Render the lines from the start of the entries up to and including the line containing "ificările de la pauză au consolidat un Rapid" as a Markdown table with the columns Row and Text, where Row numbers each line. Leave out blank lines and the pictures.

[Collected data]

········

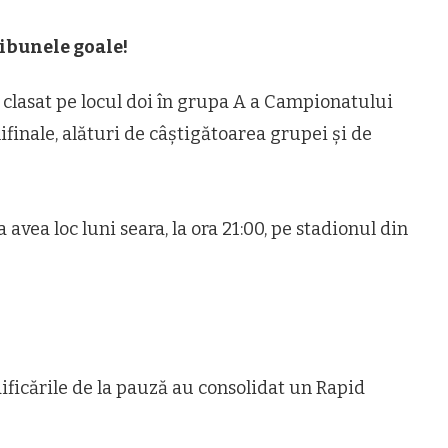
ibunele goale!
 clasat pe locul doi în grupa A a Campionatului
finale, alături de câștigătoarea grupei și de
avea loc luni seara, la ora 21:00, pe stadionul din
ificările de la pauză au consolidat un Rapid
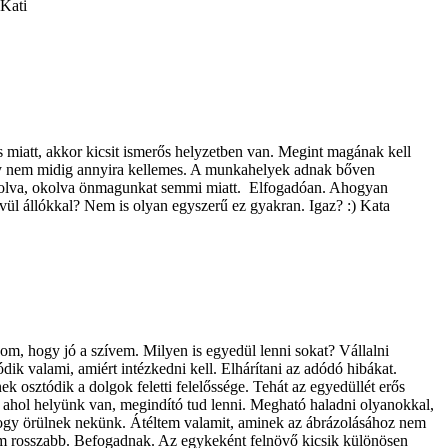
 Kati
s miatt, akkor kicsit ismerős helyzetben van. Megint magának kell
 hogy nem midig annyira kellemes. A munkahelyek adnak bőven
rholva, okolva önmagunkat semmi miatt. Elfogadóan. Ahogyan
ül állókkal? Nem is olyan egyszerű ez gyakran. Igaz? :) Kata
om, hogy jó a szívem. Milyen is egyedül lenni sokat? Vállalni
dik valami, amiért intézkedni kell. Elhárítani az adódó hibákat.
k osztódik a dolgok feletti felelőssége. Tehát az egyedüllét erős
, ahol helyünk van, megindító tud lenni. Megható haladni olyanokkal,
hogy örülnek nekünk. Átéltem valamit, aminek az ábrázolásához nem
em rosszabb. Befogadnak. Az egykeként felnövő kicsik különösen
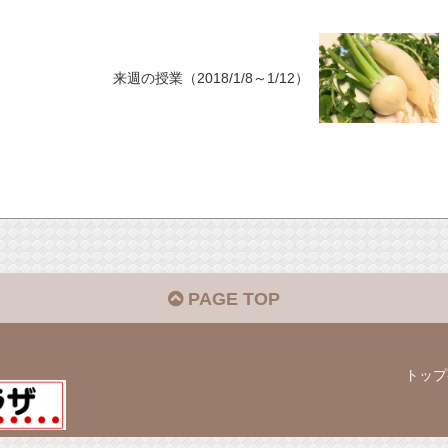
来週の授業（2018/1/8～1/12）
PAGE TOP
トップ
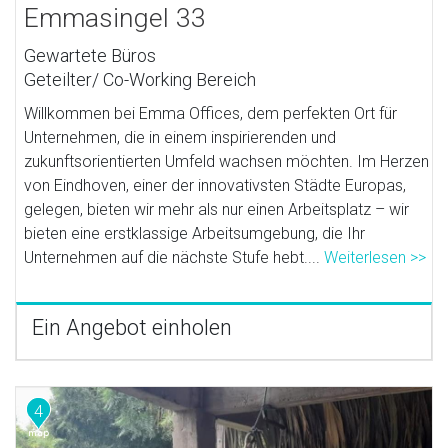
Emmasingel 33
Gewartete Büros
Geteilter/ Co-Working Bereich
Willkommen bei Emma Offices, dem perfekten Ort für
Unternehmen, die in einem inspirierenden und
zukunftsorientierten Umfeld wachsen möchten. Im Herzen
von Eindhoven, einer der innovativsten Städte Europas,
gelegen, bieten wir mehr als nur einen Arbeitsplatz – wir
bieten eine erstklassige Arbeitsumgebung, die Ihr
Unternehmen auf die nächste Stufe hebt....
Weiterlesen >>
Ein Angebot einholen
4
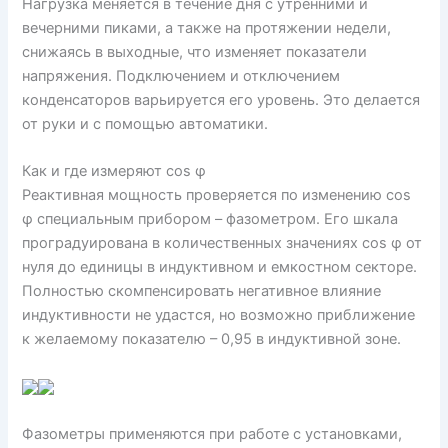
Нагрузка меняется в течение дня с утренними и
вечерними пиками, а также на протяжении недели,
снижаясь в выходные, что изменяет показатели
напряжения. Подключением и отключением
конденсаторов варьируется его уровень. Это делается
от руки и с помощью автоматики.
Как и где измеряют cos φ
Реактивная мощность проверяется по изменению cos
φ специальным прибором – фазометром. Его шкала
проградуирована в количественных значениях cos φ от
нуля до единицы в индуктивном и емкостном секторе.
Полностью скомпенсировать негативное влияние
индуктивности не удастся, но возможно приближение
к желаемому показателю – 0,95 в индуктивной зоне.
Фазометры применяются при работе с установками,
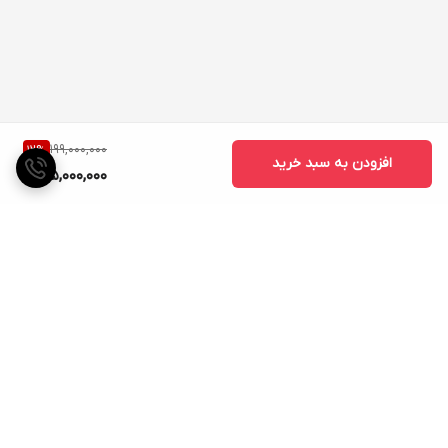
199,000,000
12
%
افزودن به سبد خرید
175,000,000
برگشت به بالا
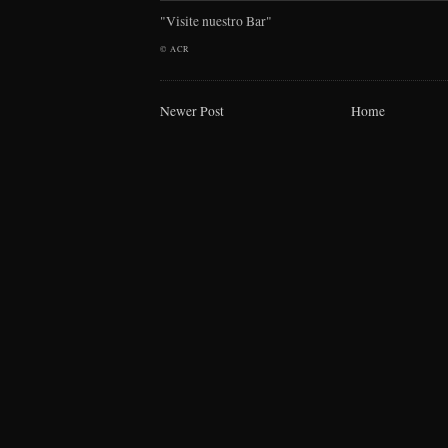
"Visite nuestro Bar"
©
ACR
Newer Post
Home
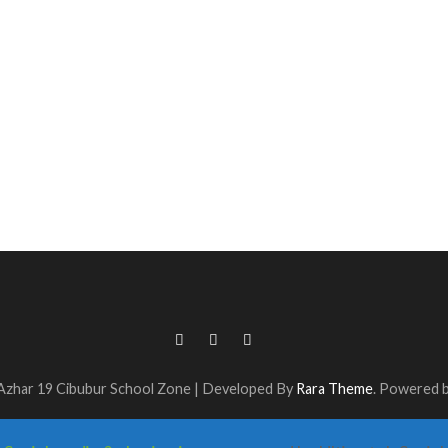
Azhar 19 Cibubur
School Zone | Developed By
Rara Theme
. Powered 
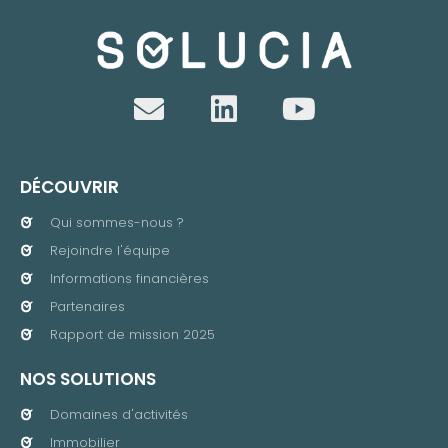
DÉCOUVRIR
Qui sommes-nous ?
Rejoindre l'équipe
Informations financières
Partenaires
Rapport de mission 2025
NOS SOLUTIONS
Domaines d'activités
Immobilier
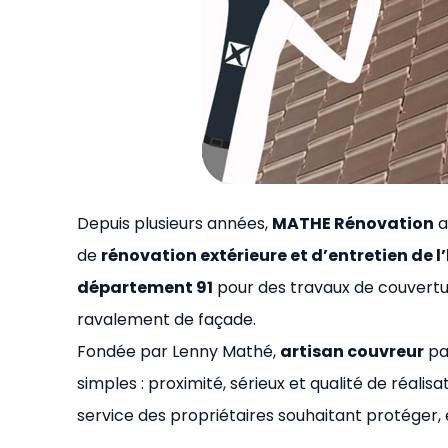
Depuis plusieurs années,
MATHE Rénovation
a
de
rénovation extérieure et d’entretien de l
département 91
pour des travaux de couvertur
ravalement de façade.
Fondée par Lenny Mathé,
artisan couvreur
pas
simples : proximité, sérieux et qualité de réali
service des propriétaires souhaitant protéger, 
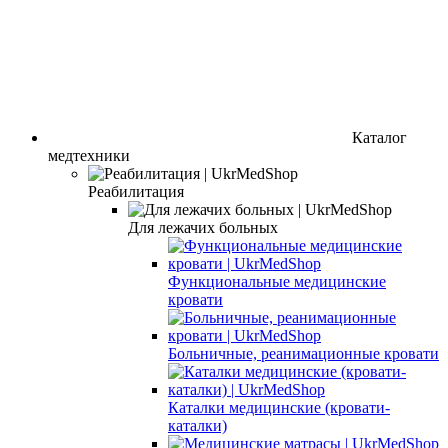
Каталог
медтехники
Реабилитация
Для лежачих больных
Функциональные медицинские
кровати
Больничные, реанимационные кровати
Каталки медицинские (кровати-
каталки)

········

■ Completed exercise ■
| Row | Text |
|---|---|
| 1 | ibunele goale! |
| 2 |  clasat pe locul doi în grupa A a Campionatului |
| 3 | finale, alături de câștigătoarea grupei și de |
| 4 | avea loc luni seara, la ora 21:00, pe stadionul din |
| 5 | ificările de la pauză au consolidat un Rapid |